Imagine, you are in a packed supermarket, you see one last packet of the right size nappies on the shelf, and as you reach out to them, someone else sweeps in front of you and literally takes them out of your hand. "OI," you shout. "I'm buying them!" "No you're not" comes the reply and your anger builds up and you yell, and they yell back, and other shoppers have some entertainment and management start hopping from one foot to another. Your blood is BOILING! Imagine you don't win this round, in real life you would storm off "I'm never going back to that supermarket again. I hope all those nappies split open blah blah.... angry words, more angry words" Its normal. It puts you in a bad mood all day. But if you were fickle.... "I wanted those nappies... arrrgghhh, scream, shout, cause attention." You get the attention and then turn to the other side of the aisle "ooh a special offer on chocolates. Ooh, I want chocolates. Look lady who stole my nappies, cheap chocolates!" Both of you skip off into the sunset with big chocolately smiles on your faces.
4. Unlimited Energy
I don't know where kids get it from, because most of the time its not from a healthy, varied diet! Kids wake up and play, they eat, then they play again. Then you take them out to the playground so you don't feel like a bad parent. Then you might take them on an outing to tire them out. Then you get home and they want to PLAY AGAIN! But its bedtime, and you really want them to go to bed, because frankly you are exhausted from chauffeuring them to and from each area of play for a whole day. Where do they get this energy from?
Imagine, you get up in the morning with energy!!! I can stop there, its beyond belief anyway, and you know where i'm going with this one! Lucky bloody kids!
5. Doing every single hobby you fancy at the time
Some kids are more lucky than others, and this one does come down to budget/grandparents generosity and again time. But a lot of the kids I know (talking about reception to year two age) get to try everything they want. Dancing, singing, football, cooking, karate, gymnastics, swimming, cheerleading, piano. If there is a hobby out there, and there is a cost and weekly class in it, kids get to do it. They go to these classes, most of the time have a different uniform to wear for each one (which YOU of course must wash before the next class), they get to see their friends and make new ones, you get to sit outside and wait and wait and WAIT.
OK, so as an adult, you don't have the time and possibly the money to do all the hobbies you would like, but just imagine, if you did. How rich would your life be? "Sorry, I can't do my tax return, i'm horse riding, and when I come back from that its Tap dancing, oh and Saturday morning, is flower pressing, followed by synchronised swimming, and of course a birthday party to top it all off!" "Energy? Why do you ask! Of course I've got all the energy in the world to do this, why wouldn't I?" Oh to be able to dream of being IN the class instead of sitting outside waiting.

·····

* **Written task 1**
In the piece about kids, which hobbies does the adult list in the imagined excuse for not doing a tax return?

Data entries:
·····

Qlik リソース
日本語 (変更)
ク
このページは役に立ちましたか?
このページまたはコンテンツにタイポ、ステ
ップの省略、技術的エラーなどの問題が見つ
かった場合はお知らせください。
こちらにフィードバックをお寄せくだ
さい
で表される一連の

·····

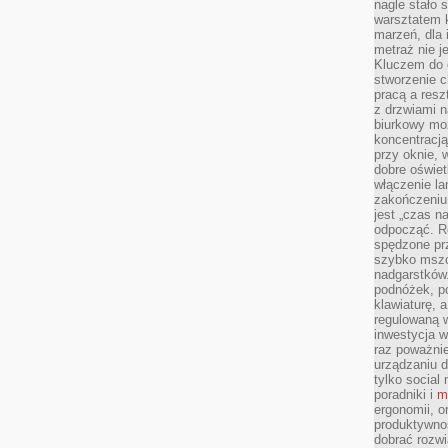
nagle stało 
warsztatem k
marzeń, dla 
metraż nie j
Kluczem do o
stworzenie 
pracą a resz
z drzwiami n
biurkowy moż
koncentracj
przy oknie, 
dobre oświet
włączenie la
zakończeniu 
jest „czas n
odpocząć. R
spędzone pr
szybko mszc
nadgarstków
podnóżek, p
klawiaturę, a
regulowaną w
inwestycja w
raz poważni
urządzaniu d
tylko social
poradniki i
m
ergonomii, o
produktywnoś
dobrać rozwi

·····

* **Written task 2**
Print the lines of the listing character for character, beginning at the line that contains "nagle stało" and stopping after the line that contains "dobrać rozwi".

* **Exercise output 1**
Horse riding, tap dancing, flower pressing, and synchronised swimming.

* **Exercise output 2**
nagle stało 
warsztatem k
marzeń, dla 
metraż nie j
Kluczem do o
stworzenie 
pracą a resz
z drzwiami n
biurkowy moż
koncentracj
przy oknie, 
dobre oświet
włączenie la
zakończeniu 
jest „czas n
odpocząć. R
spędzone pr
szybko mszc
nadgarstków
podnóżek, p
klawiaturę, a
regulowaną w
inwestycja w
raz poważni
urządzaniu d
tylko social
poradniki i
m
ergonomii, o
produktywnoś
dobrać rozwi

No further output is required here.